The most revealing part of the story is not just where BYD wants to grow, but how. Executive Vice President Stella Li made clear that a joint venture is not the company’s preferred route. That fits BYD’s broader industrial model. The group produces its own batteries, electric motors, power electronics and semiconductors, so full ownership of a factory is not simply a financial preference, but a natural extension of how it already operates.

Canada’s policy shift helps explain why the market is back in focus. In January 2026, the country moved away from a 100% surtax on Chinese electric vehicles and introduced a quota-based import regime with a 6.1% tariff rate. The initial annual allowance was set at 49,000 vehicles, with the ceiling due to rise over time. For BYD, that changed the commercial logic of entering the market. The company had effectively shelved its Canada plans in late 2024 after the tougher tariff wall went up, but the new framework has reopened the discussion, not only around imports, but around local manufacturing as well.

That makes the contrast with Ottawa’s own approach especially striking. Canadian officials had promoted the idea of joint projects involving local industry and domestic technology, hoping Chinese automakers could be tied more closely to the country’s industrial base. BYD is signalling something different. It does not appear to be looking for a local partner to navigate the market. It wants access, control and the ability to run a facility on its own terms.

The second part of Li’s message may prove even more significant. BYD confirmed that it is open to acquisitions and is evaluating opportunities, although no specific target was named. That distinction matters. There is no announced deal, but there is now a public acknowledgment that BYD is willing to consider buying weakened legacy assets if that offers a faster route to scale. In practice, that strategy already has a visible example in Mexico, where BYD is among the finalists bidding for the Nissan-Mercedes COMPAS plant in Aguascalientes, a factory with annual capacity of 230,000 vehicles. Buying an existing site with trained workers and production infrastructure could be quicker than starting from scratch.

Canada therefore looks less like an isolated move and more like another step in a wider industrial push. BYD is already expanding production in Europe, with its first passenger-car factory in Hungary and a second plant planned in Turkey. At the same time, it continues to strengthen its position in Mexico, where it already has a major presence in the electrified vehicle market. Taken together, those moves show a company shifting from export-led growth to a broader model of global manufacturing presence.

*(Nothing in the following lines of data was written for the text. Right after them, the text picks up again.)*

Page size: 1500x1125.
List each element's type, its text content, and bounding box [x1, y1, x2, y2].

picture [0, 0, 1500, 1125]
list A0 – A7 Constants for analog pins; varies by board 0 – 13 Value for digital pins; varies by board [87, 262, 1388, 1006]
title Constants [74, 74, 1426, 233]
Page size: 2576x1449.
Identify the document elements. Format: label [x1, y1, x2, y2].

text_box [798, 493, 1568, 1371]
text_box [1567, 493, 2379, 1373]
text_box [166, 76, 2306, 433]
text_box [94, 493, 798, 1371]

There is also an older Canadian chapter in the background. In 2019, BYD opened an electric bus assembly operation in Newmarket, Ontario, and produced buses for the Toronto Transit Commission. But that project was later overshadowed by problems involving service, spare parts and technical support. For that reason, any new Canadian push in passenger vehicles would be watched not just as an expansion story, but as a test of how far BYD has moved beyond the weaknesses of its earlier local effort.

The wider business backdrop is also important. BYD entered 2026 with a weaker start in overall sales, yet exports remain central to its strategy. The company is targeting 1.3 million overseas vehicle sales this year and is leaning on new technology to support that ambition, including Blade Battery 2.0 and ultra-fast charging of up to 1,500 kW. After overtaking Tesla in global battery-electric vehicle sales in 2025, BYD no longer looks like a company making speculative promises from the edge of the market. It is acting from a position of scale.

The United States remains the one market BYD is still avoiding, describing it as too complicated because of tariffs and regulatory barriers. That leaves Canada looking increasingly like the most realistic path into the North American region for Chinese automakers. If BYD ultimately moves ahead with a wholly owned plant or buys an existing asset, the development would say as much about the changing balance of power in the global auto industry as it would about one company’s next step.